Once the team had found evidence of oral tissue infection, they wondered whether those tissues could be a source of the virus in saliva. This appeared to be the case. In people with mild or asymptomatic COVID-19, cells shed from the mouth into saliva were found to contain SARS-CoV-2 RNA, as well as RNA for the entry proteins.
To determine if virus in saliva is infectious, the researchers exposed saliva from eight people with asymptomatic COVID-19 to healthy cells grown in a dish.

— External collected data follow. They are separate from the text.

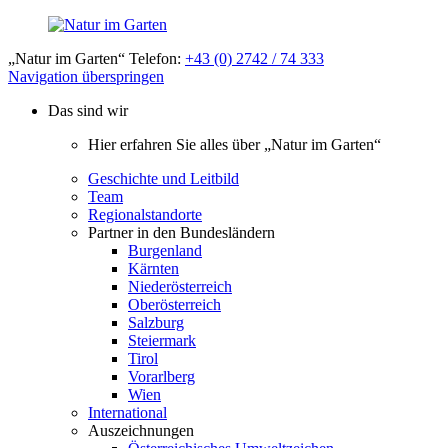
„Natur im Garten“ Telefon:
+43 (0) 2742 / 74 333
Navigation überspringen
Das sind wir
Hier erfahren Sie alles über „Natur im Garten“
Geschichte und Leitbild
Team
Regionalstandorte
Partner in den Bundesländern
Burgenland
Kärnten
Niederösterreich
Oberösterreich
Salzburg
Steiermark
Tirol
Vorarlberg
Wien
International
Auszeichnungen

Saliva from two of the volunteers led to infection of the healthy cells, raising the possibility that even people without symptoms might transmit infectious SARS-CoV-2 to others through saliva.

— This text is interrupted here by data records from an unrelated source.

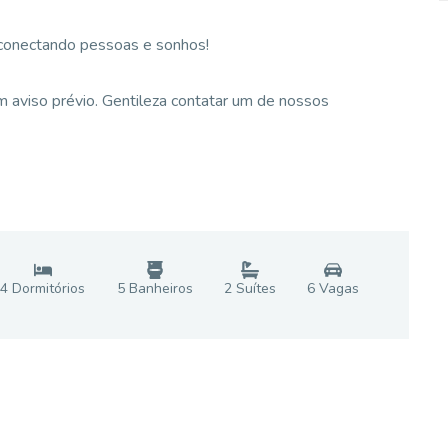
 conectando pessoas e sonhos!
 aviso prévio. Gentileza contatar um de nossos
4
Dormitório
s
5
Banheiro
s
2
Suíte
s
6
Vaga
s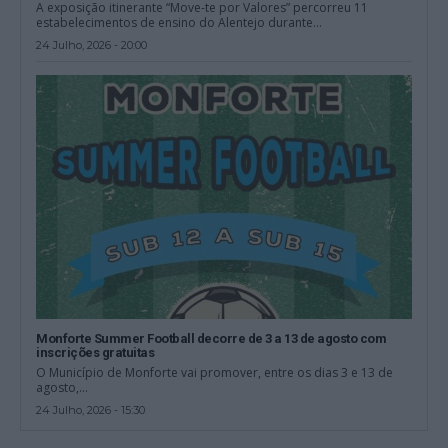
A exposição itinerante “Move-te por Valores” percorreu 11
estabelecimentos de ensino do Alentejo durante...
24 Julho, 2026 - 20:00
Monforte Summer Football decorre de 3 a 13 de agosto com
inscrições gratuitas
O Município de Monforte vai promover, entre os dias 3 e 13 de
agosto,...
24 Julho, 2026 - 15:30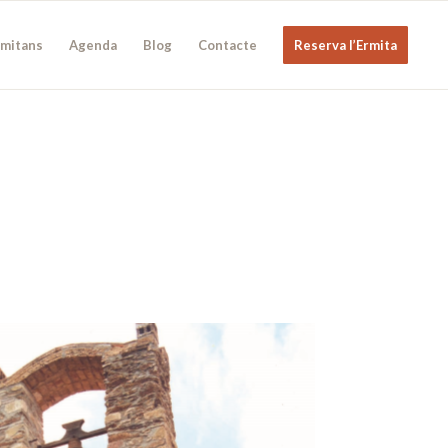
rmitans
Agenda
Blog
Contacte
Reserva l’Ermita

Finally, to explore the relationship between oral symptoms and virus in saliva, the team collected saliva from a separate group of 35 NIH volunteers with mild or asymptomatic COVID-19. Of the 27 people who experienced symptoms, those with virus in their saliva were more likely to report loss of taste and smell, suggesting that oral infection might underlie oral symptoms of COVID-19.
Taken together, the researchers said, the study’s findings suggest that the mouth, via infected oral cells, plays a bigger role in SARS-CoV-2 infection than previously thought.

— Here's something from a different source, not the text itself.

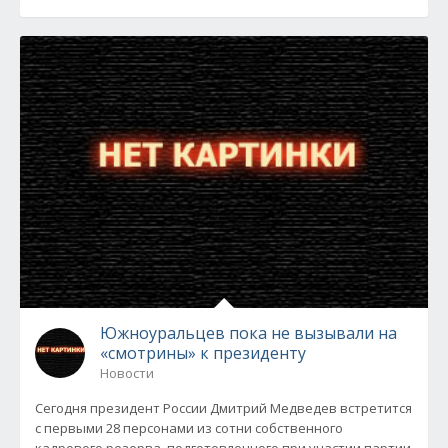
Южноуральцев пока не вызывали на
«смотрины» к президенту
Новости
Сегодня президент России Дмитрий Медведев встретится
с первыми 28 персонами из сотни собственного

“When infected saliva is swallowed or tiny particles of it are inhaled, we think it can potentially transmit SARS-CoV-2 further into our throats, our lungs, or even our guts,” said Byrd.
More research will be needed to confirm the findings in a larger group of people and to determine the exact nature of the mouth’s involvement in SARS-CoV-2 infection and transmission within and outside the body.
“By revealing a potentially underappreciated role for the oral cavity in SARS-CoV-2 infection, our study could open up new investigative avenues leading to a better understanding of the course of infection and disease. Such information could also inform interventions to combat the virus and alleviate oral symptoms of COVID-19,” Warner said.
Reference: “SARS-CoV-2 infection of the oral cavity and saliva” by Ni Huang, Paola Pérez, Takafumi Kato, Yu Mikami, Kenichi Okuda, Rodney C. Gilmore, Cecilia Domínguez Conde, Billel Gasmi, Sydney Stein, Margaret Beach, Eileen Pelayo, Jose O. Maldonado, Bernard A. Lafont, Shyh-Ing Jang, Nadia Nasir, Ricardo J. Padilla, Valerie A. Murrah, Robert Maile, William Lovell, Shannon M. Wallet, Natalie M. Bowman, Suzanne L. Meinig, Matthew C. Wolfgang, Saibyasachi N. Choudhury, Mark Novotny, Brian D. Aevermann, Richard H. Scheuermann, Gabrielle Cannon, Carlton W. Anderson, Rhianna E. Lee, Julie T. Marchesan, Mandy Bush, Marcelo Freire, Adam J. Kimple, Daniel L. Herr, Joseph Rabin, Alison Grazioli, Sanchita Das, Benjamin N. French, Thomas Pranzatelli, John A. Chiorini, David E. Kleiner, Stefania Pittaluga, Stephen M. Hewitt, Peter D. Burbelo, Daniel Chertow, NIH COVID-19 Autopsy Consortium, HCA Oral and Craniofacial Biological Network, Karen Frank, Janice Lee, Richard C. Boucher, Sarah A. Teichmann, Blake M. Warner and Kevin M. Byrd, 25 March 2021, Nature Medicine. DOI: 10.1038/s41591-021-01296-8
This research was supported by the NIDCR Division of Intramural Research. Support also came from the National Institute of Diabetes and Digestive and Kidney Disease (NIDDK) grant DK034987 and the intramural programs of NIDDK, the National Cancer Institute, NIH Clinical Center, and the National Institute of Allergy and Infectious Diseases. Additional support came from the American Academy of Periodontology/Sunstar Foundation, American Lung Association, and the Cystic Fibrosis Foundation.